A team of scientists led by Professor Serena Nik-Zaina from CUH and the University of Cambridge analysed thousands of tumours from NHS cancer patients in the biggest study of its kind, which revealed more than 50 new potential causes for cancer.
As a result of analysing the complete genetic make-up or whole-genome sequences (WGS) of the patients the researchers were able to detect patterns in the DNA of cancer or ‘mutational signatures’, that provide clues about whether a patient has had a past exposure to environmental causes of cancer such as smoking or UV light, or has internal, cellular malfunctions.
A total of 58 new mutational signatures were spotted, indicating there could be additional causes of cancer that we don’t fully understand yet.
Serena Nik-Zainal, a professor of genomic medicine and bioinformatics at the University of Cambridge and an honorary consultant in clinical genetics at CUH said: “The reason it is important to identify mutational signatures is because they are like fingerprints at a crime scene - they help to pinpoint cancer culprits. Some mutational signatures have clinical or treatment implications – they can highlight abnormalities that may be targeted with specific drugs or may indicate a potential ‘Achilles heel’ in individual cancers.”

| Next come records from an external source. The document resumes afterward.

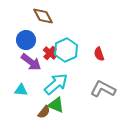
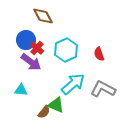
red cross: moved 13 px left, 5 px up
cyan arrow: moved 17 px right
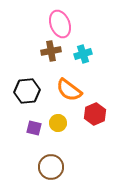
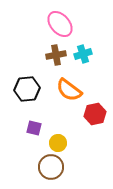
pink ellipse: rotated 20 degrees counterclockwise
brown cross: moved 5 px right, 4 px down
black hexagon: moved 2 px up
red hexagon: rotated 10 degrees clockwise
yellow circle: moved 20 px down
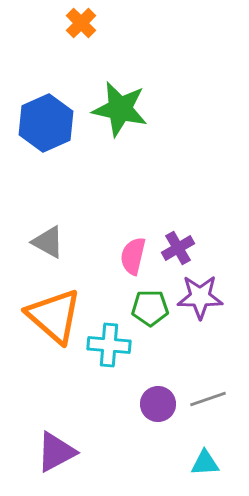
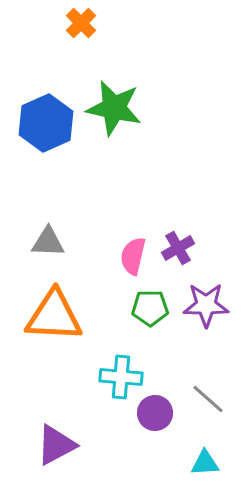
green star: moved 6 px left, 1 px up
gray triangle: rotated 27 degrees counterclockwise
purple star: moved 6 px right, 8 px down
orange triangle: rotated 38 degrees counterclockwise
cyan cross: moved 12 px right, 32 px down
gray line: rotated 60 degrees clockwise
purple circle: moved 3 px left, 9 px down
purple triangle: moved 7 px up
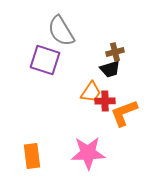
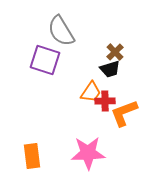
brown cross: rotated 30 degrees counterclockwise
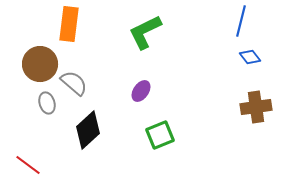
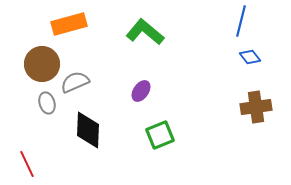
orange rectangle: rotated 68 degrees clockwise
green L-shape: rotated 66 degrees clockwise
brown circle: moved 2 px right
gray semicircle: moved 1 px right, 1 px up; rotated 64 degrees counterclockwise
black diamond: rotated 45 degrees counterclockwise
red line: moved 1 px left, 1 px up; rotated 28 degrees clockwise
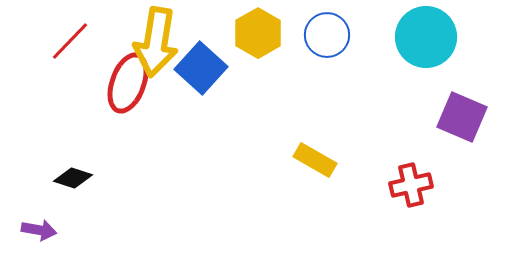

She added: “We were able to perform a forensic analysis of over 12,000 NHS cancer genomes thanks to the generous contribution of samples from patients and clinicians throughout England. We have also created FitMS, a computer-based tool to help scientists and clinicians identify old and new mutational signatures in cancer patients, to potentially inform cancer management more effectively.”
The genomic data needed for the study was provided by the 100,000 Genomes Project, an England-wide clinical research initiative to sequence 100,000 whole genomes from around 85,000 patients affected by rare disease or cancer.
Michelle Mitchell, chief executive of Cancer Research UK, said: “This study shows how powerful whole genome sequencing tests can be in giving clues into how the cancer may have developed, how it will behave and what treatment options would work best.
She concluded: “It is fantastic that insight gained through the NHS 100,000 Genomes Project can potentially be used within the NHS to improve the treatment and care for people with cancer.”
The research, supported by Cancer Research UK and the NIHR Cambridge Biomedical Research Centre, was published in the journal Science.